< Song of Solomon 6 >
1 where? to go: went beloved your [the] beautiful in/on/with woman where? to turn beloved your and to seek him with you
Waar is uw Liefste heengegaan, o gij schoonste onder de vrouwen? Waarheen heeft uw Liefste het aangezicht gewend, opdat wij Hem met u zoeken?
2 beloved my to go down to/for garden his to/for bed [the] spice to/for to pasture in/on/with garden and to/for to gather lily
Mijn Liefste is afgegaan in Zijn hof, tot de specerijbedden, om te weiden in de hoven, en om de lelien te verzamelen.
3 I to/for beloved my and beloved my to/for me [the] to pasture (in/on/with lily *L(abh)*)
Ik ben mijns Liefsten, en mijn Liefste is mijn, Die onder de lelien weidt.
4 beautiful you(f. s.) darling my like/as Tirzah lovely like/as Jerusalem terrible like/as to set a banner
Gij zijt schoon, Mijn vriendin, gelijk Thirza, liefelijk als Jeruzalem, schrikkelijk als slagorden met banieren.
5 to turn: repell eye your from before me which/that they(masc.) to be assertive me hair your like/as flock [the] goat which/that to step down from [the] Gilead
Wend uw ogen van Mij af, want zij doen Mij geweld aan; uw haar is als een kudde geiten, die het gras van Gilead afscheren.
6 tooth your like/as flock [the] ewe which/that to ascend: rise from [the] washing which/that all their be double and childless nothing in/on/with them
Uw tanden zijn als een kudde schapen, die uit de wasstede opkomen, die al te zamen tweelingen voortbrengen, en onder dezelve is geen jongeloos.

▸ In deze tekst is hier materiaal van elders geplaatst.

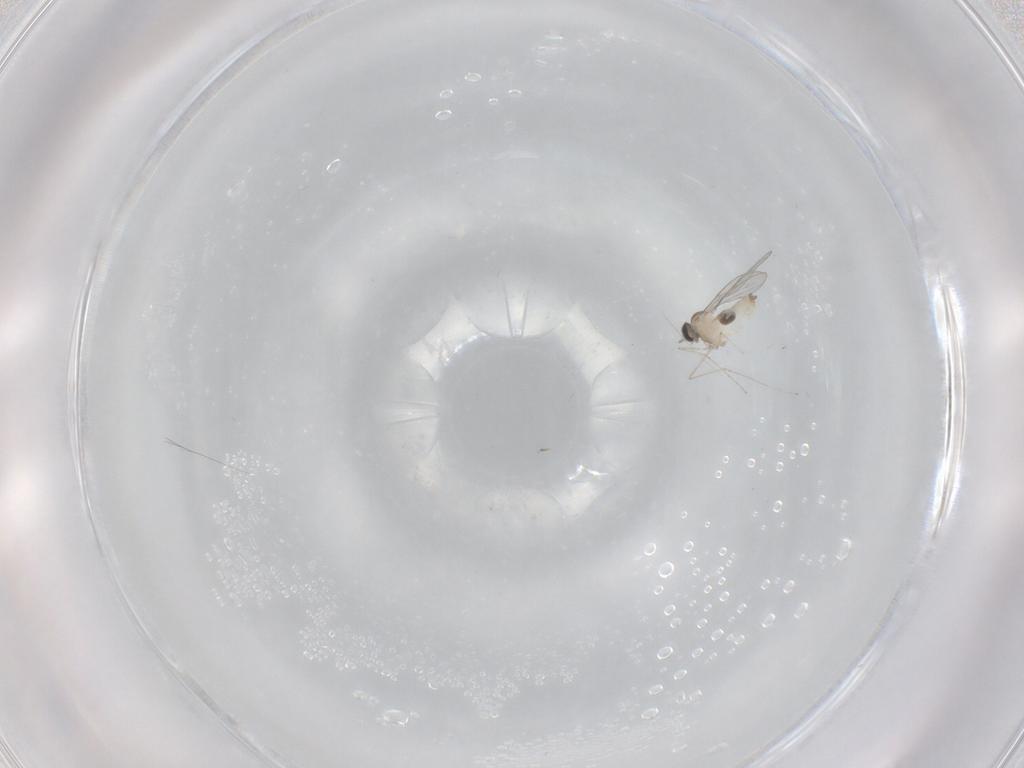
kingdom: Animalia
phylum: Arthropoda
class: Insecta
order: Diptera
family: Cecidomyiidae
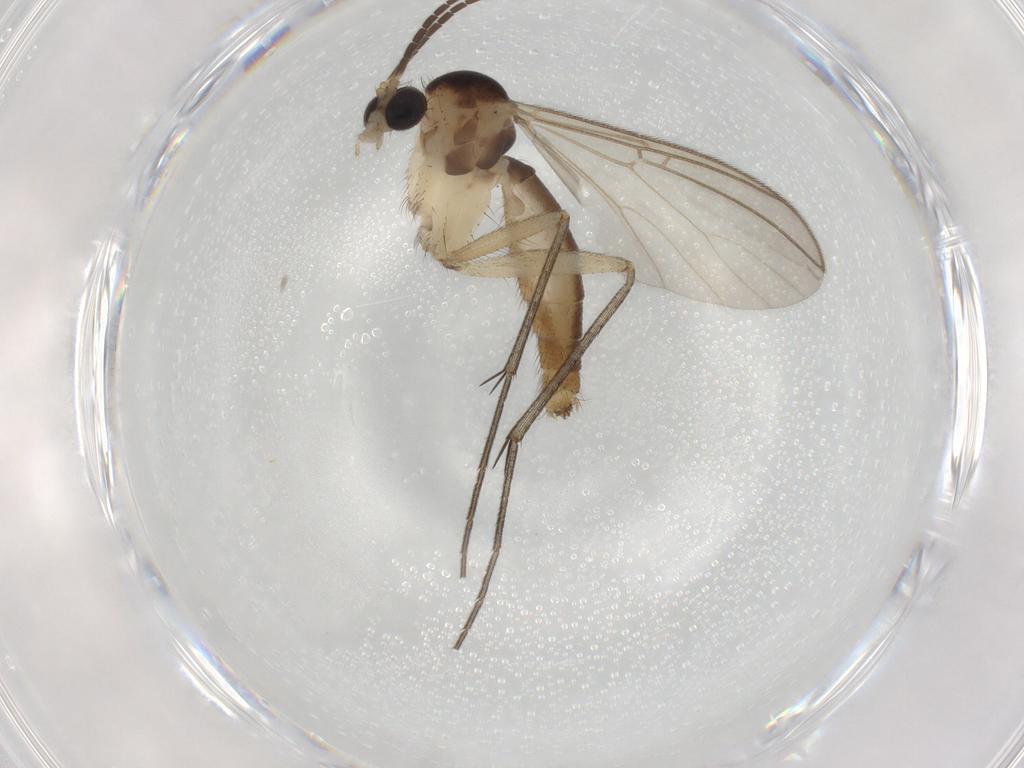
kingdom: Animalia
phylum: Arthropoda
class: Insecta
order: Diptera
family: Mycetophilidae
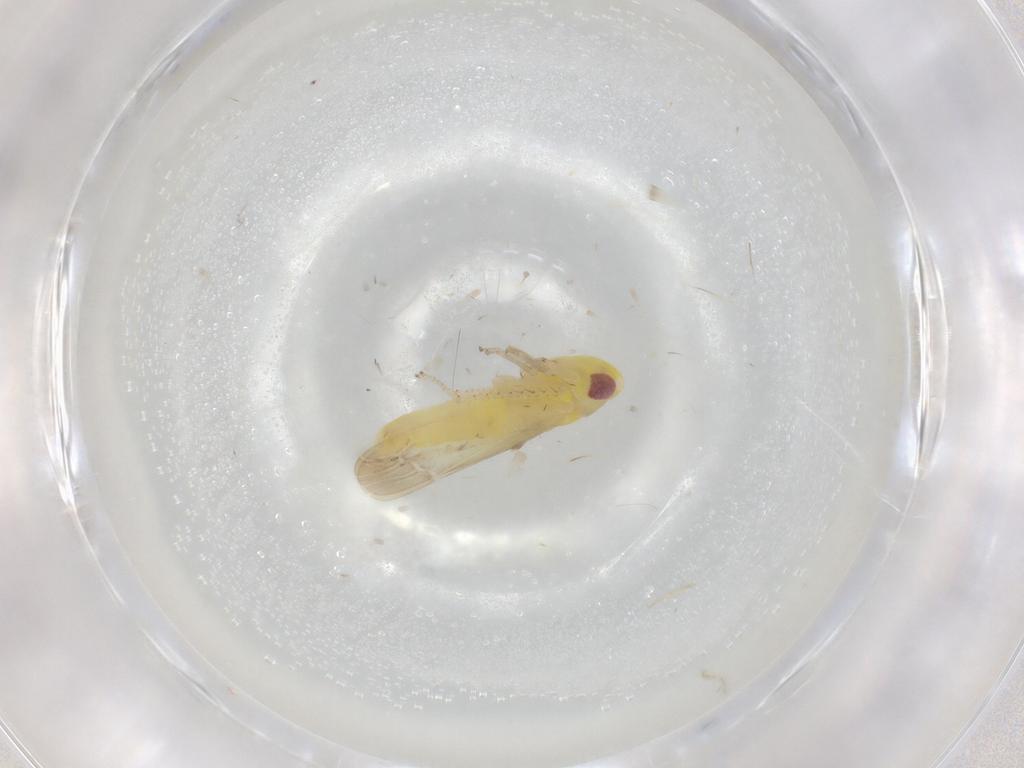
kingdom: Animalia
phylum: Arthropoda
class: Insecta
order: Hemiptera
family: Cicadellidae
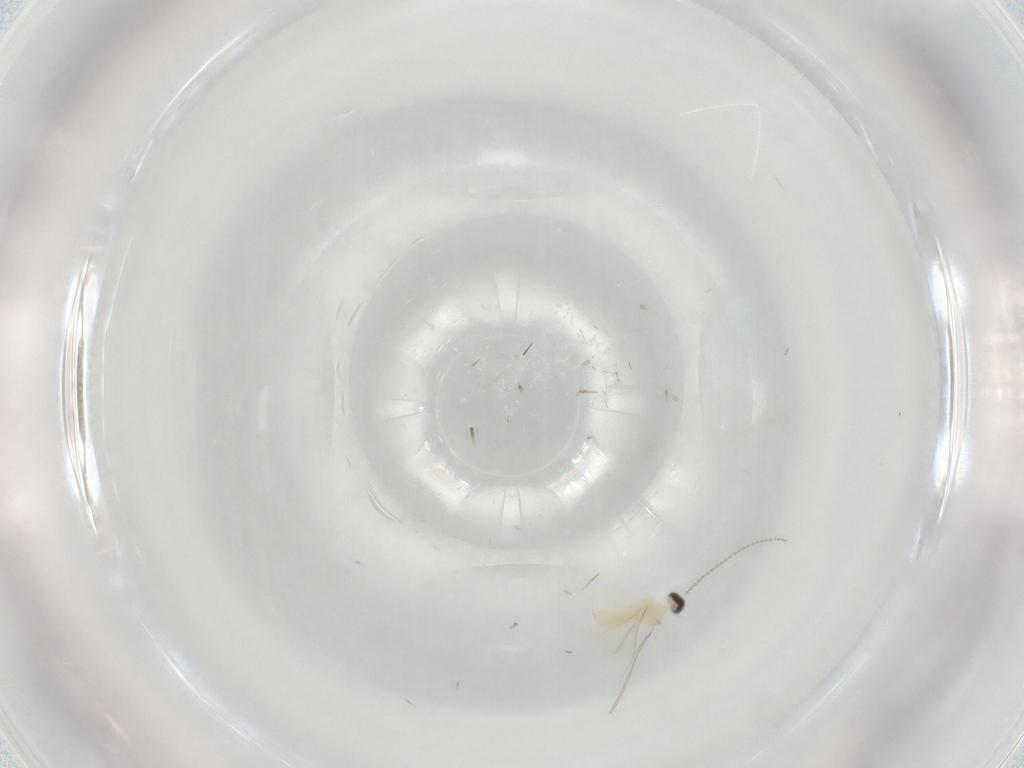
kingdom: Animalia
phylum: Arthropoda
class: Insecta
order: Diptera
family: Cecidomyiidae
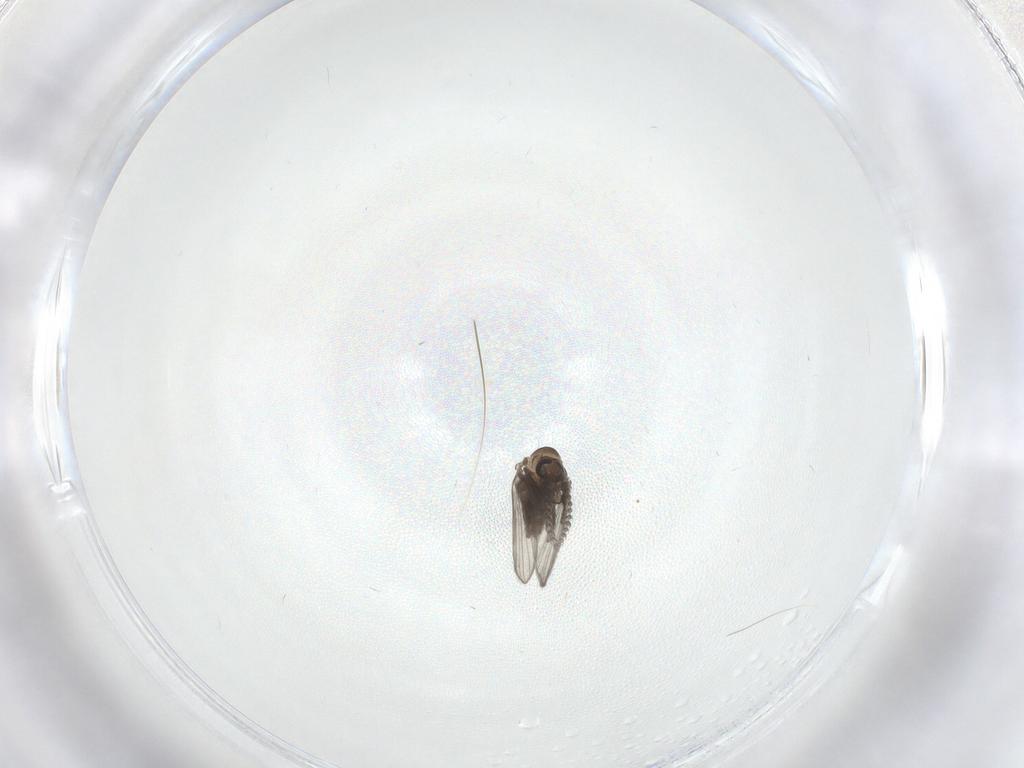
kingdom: Animalia
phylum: Arthropoda
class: Insecta
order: Diptera
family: Psychodidae
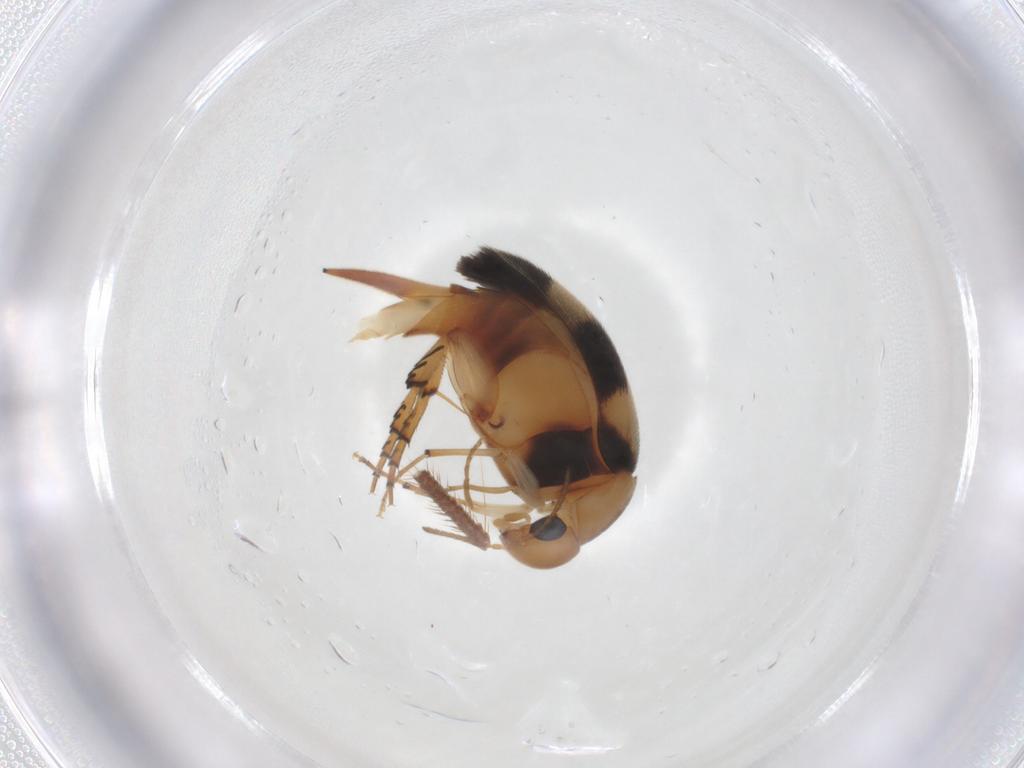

7 like/as millstone [the] pomegranate temple your from about/through/for to/for veil your
Uw wangen zijn als een stuk van een granaatappel tussen uw vlechten.
8 sixty they(masc.) queen and eighty concubine and maiden nothing number
Er zijn zestig koninginnen en tachtig bijwijven, en maagden zonder getal.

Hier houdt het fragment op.